Updated: Aug 11, 2021

How can the depressive state of the world push us to be better and expect better in those who help us in times of great need?




This year has provided many hardships to people across the world, it seems that at a time where people should be focused on being kind to others, they are showing their ugly true colours.

2020 has truly been a defining year in that became clear to me just how selfish humans can be, and for a while, like a hermit crab, I shut down and hid. Instead of helping me it had the opposite effect of making me feel lonely when I was with people I love.

How can thousands of stranger’s actions do that to another person? Easily, unfortunately.


I have taken time over the last few months to acclimatise to the current mood in society, the spiralling depression in the world has indeed hit hard with people who may not have support to overcome it, how do we heal thousands of people that are holed up in the same way I was? By sharing effective ways we can help, that’s how. We each have a talent that could help another person… use it!


I may have realised the epic selfishness within humanity, however, in contrast to these awful people I have also found that there are more people like me, who want to help others become well again in a way that suits their clients. In fact the more people I work with the more I hear how effective the approach I use is!


It was a recent encounter with one of my more “educated” colleagues that also pressed home the point. Book learnt doesn’t necessarily mean better equipped to assist in a person’s care, in fact a modicum of common sense is essential to balance between adequate care and missing the boat to help entirely. What really rankles is the assumption of these colleagues that people without a degree have no right to demand action on horrendous everyday struggles. To the point that their patients are put at risk. Sadly there are those who think a title and a large pay packet gives them the right to lean on people like me who strive every day to do my best for the clients who place their trust in me.


We naturally expect better from doctors and more highly educated people, why? Because we are taught to, and the majority of the time we are justified in that expectation. The difficulty comes from experiencing a failure of the person with the title. We all make mistakes don’t we? Its how we learn. I have accepted the situation as it was as exactly that. But there will be a price to pay for my esteemed colleague. Because casting a bright light on other’s work casts shadows on their inadequate care.
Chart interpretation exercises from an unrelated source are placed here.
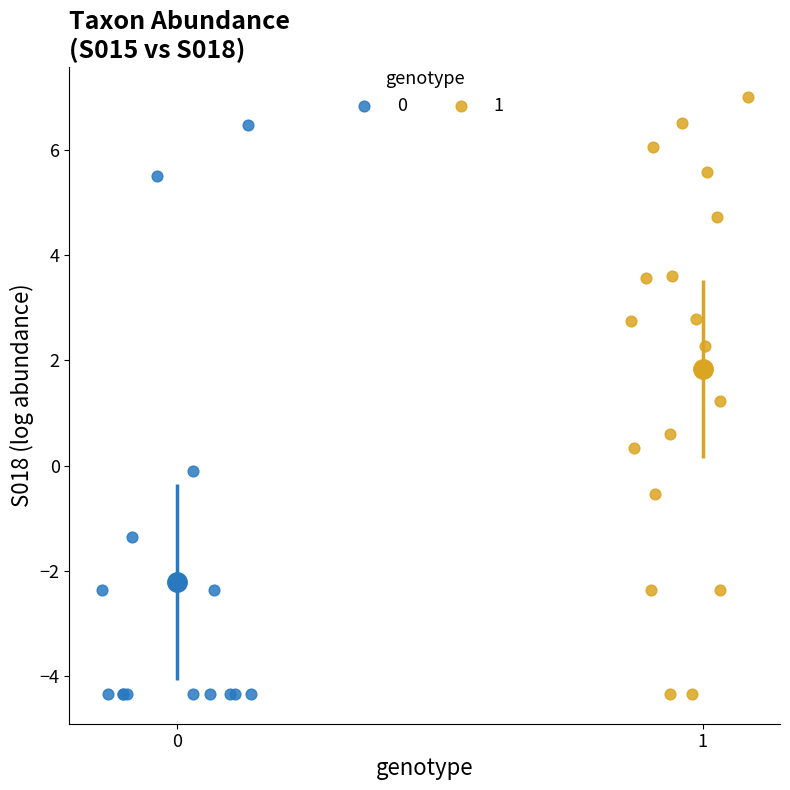

What are all the series names shown in the legend?

0, 1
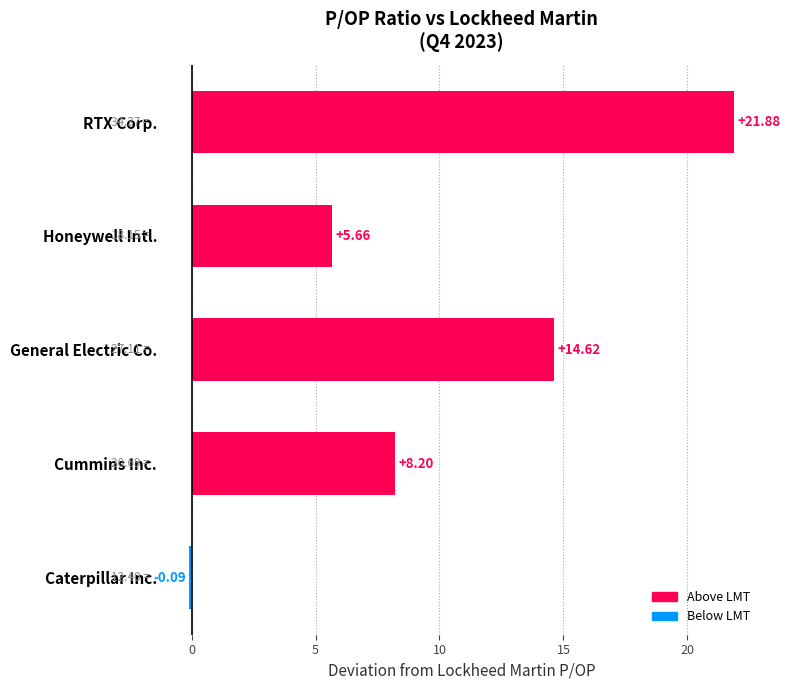

Where is the data nearest to the value 10?

Cummins Inc.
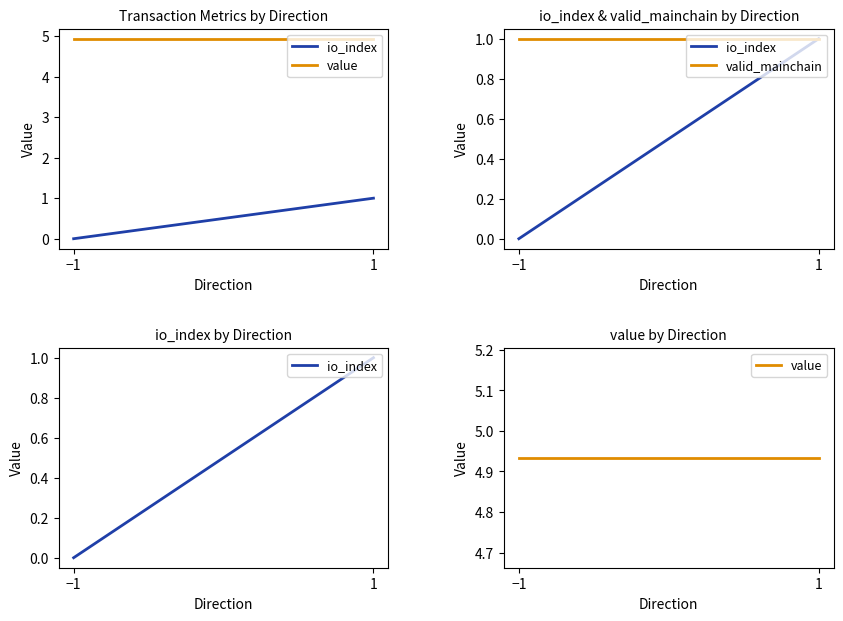

Which category has the lowest value in the io_index series?

−1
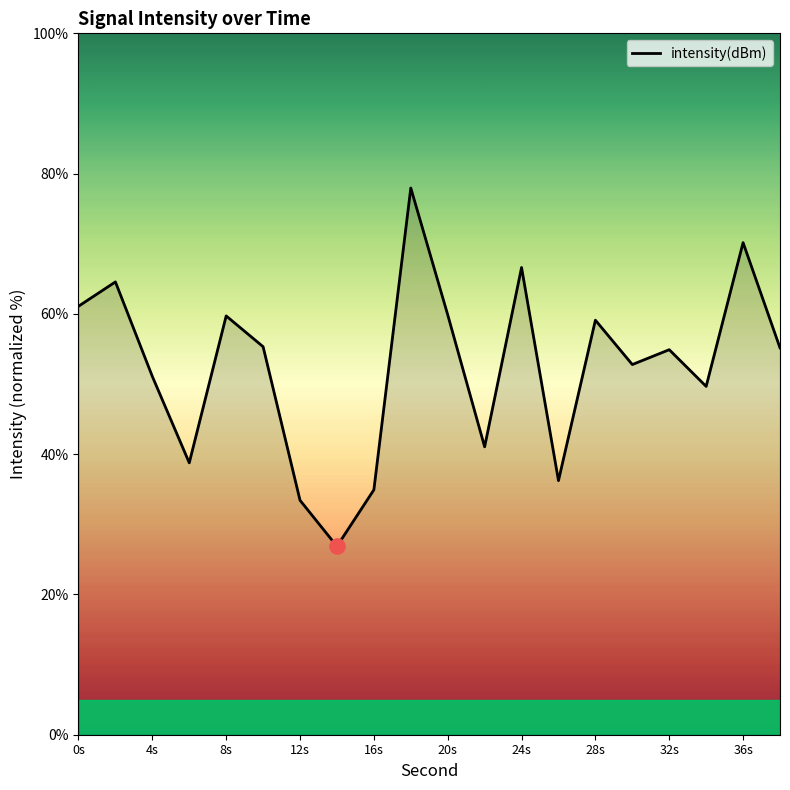

What is the smallest value displayed?

26.9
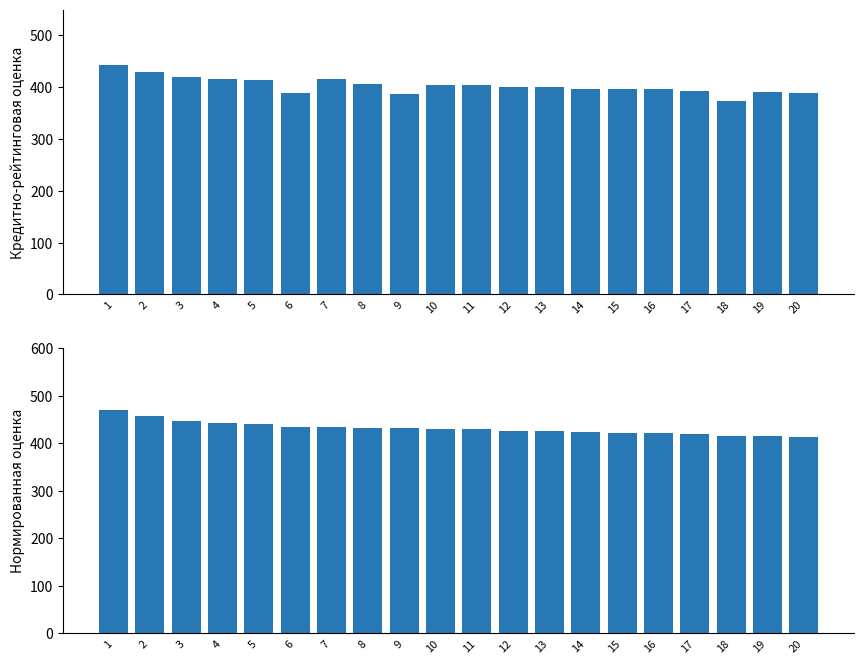

At how many categories does at least one series exceed 396?

20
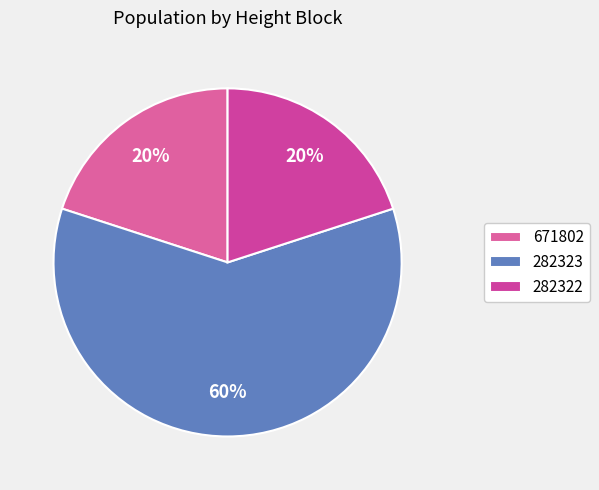

Combined, what portion of the pie is 282322 and 282323?

80.0%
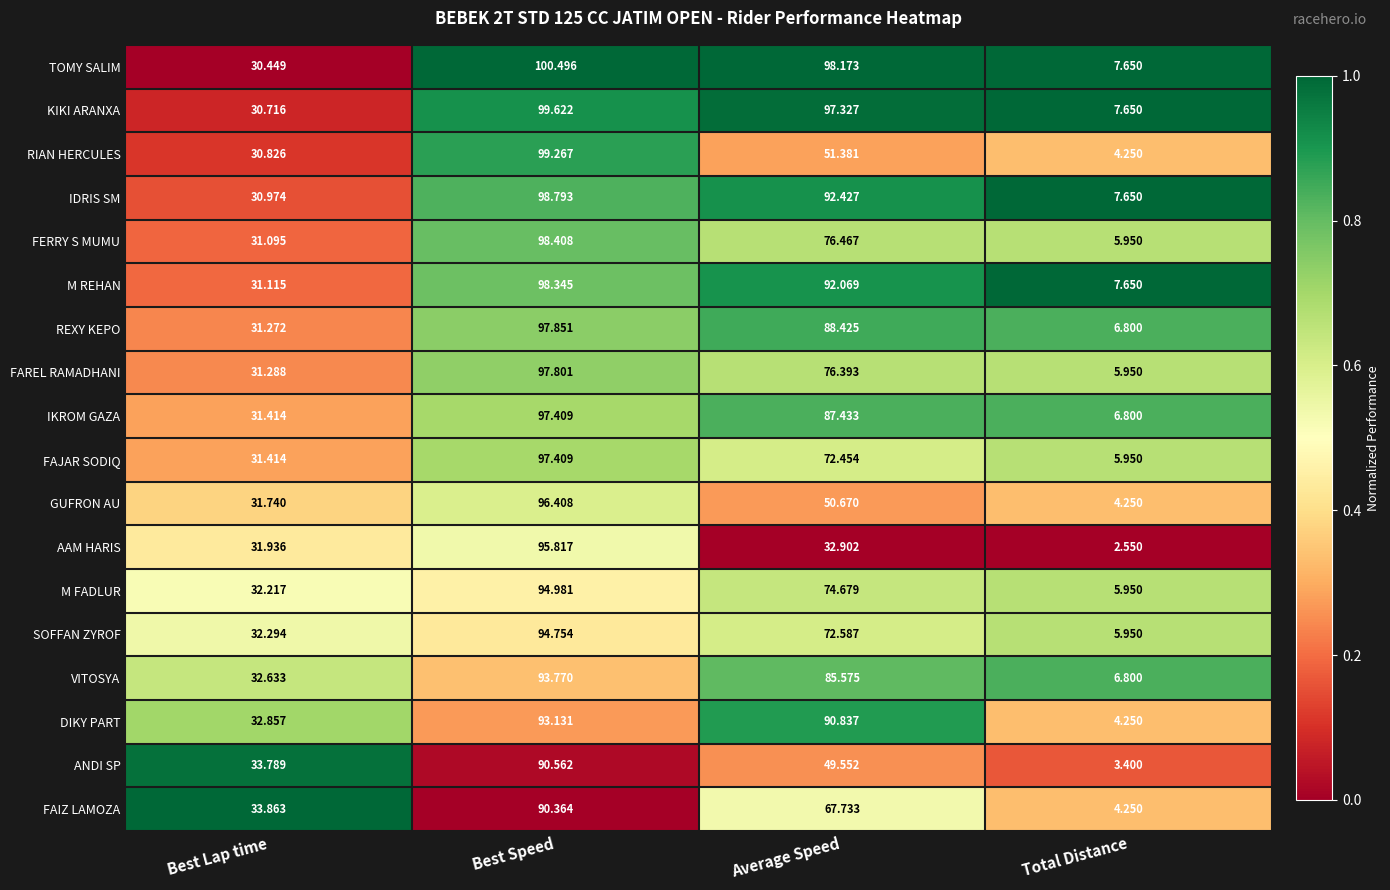

At which label is IDRIS SM closest to 53?

Best Lap time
By far the best thing about being self employed is choosing how I work with my clients, using personal experience to gauge the persons needs and identifying common factors to build rapport and trust- making the therapy techniques much more effective. I acknowledge that this was never how I was meant to work, it just happened. Like some of the greatest discoveries known to man, going out on a limb for your passions can be daunting, for my clients? in the majority of cases it has been life changing. I am balancing the scales by studying a degree in psychology, at first I was concerned that I would squash the nature of how I work with the stiff and unbending ways that are taught by the sciences. Instead I am awakening a higher level of discipline and education into a holistic way of better treating conditions I already can and other psychological conditions in the future when qualified. It enthuses me to see a vein of Psychology that evolves around the need of the individual furthermore it actively seeks to learn from these interactions to be more effective.

This is why I am passionate about the holistic application of therapy; this is why I strive to do the best for each individual client, and arguably why the way I work is more effective than other talking therapies.



Because nothing should be more important than the wellbeing of those who place their trust in a therapist no matter how educated that therapist may be.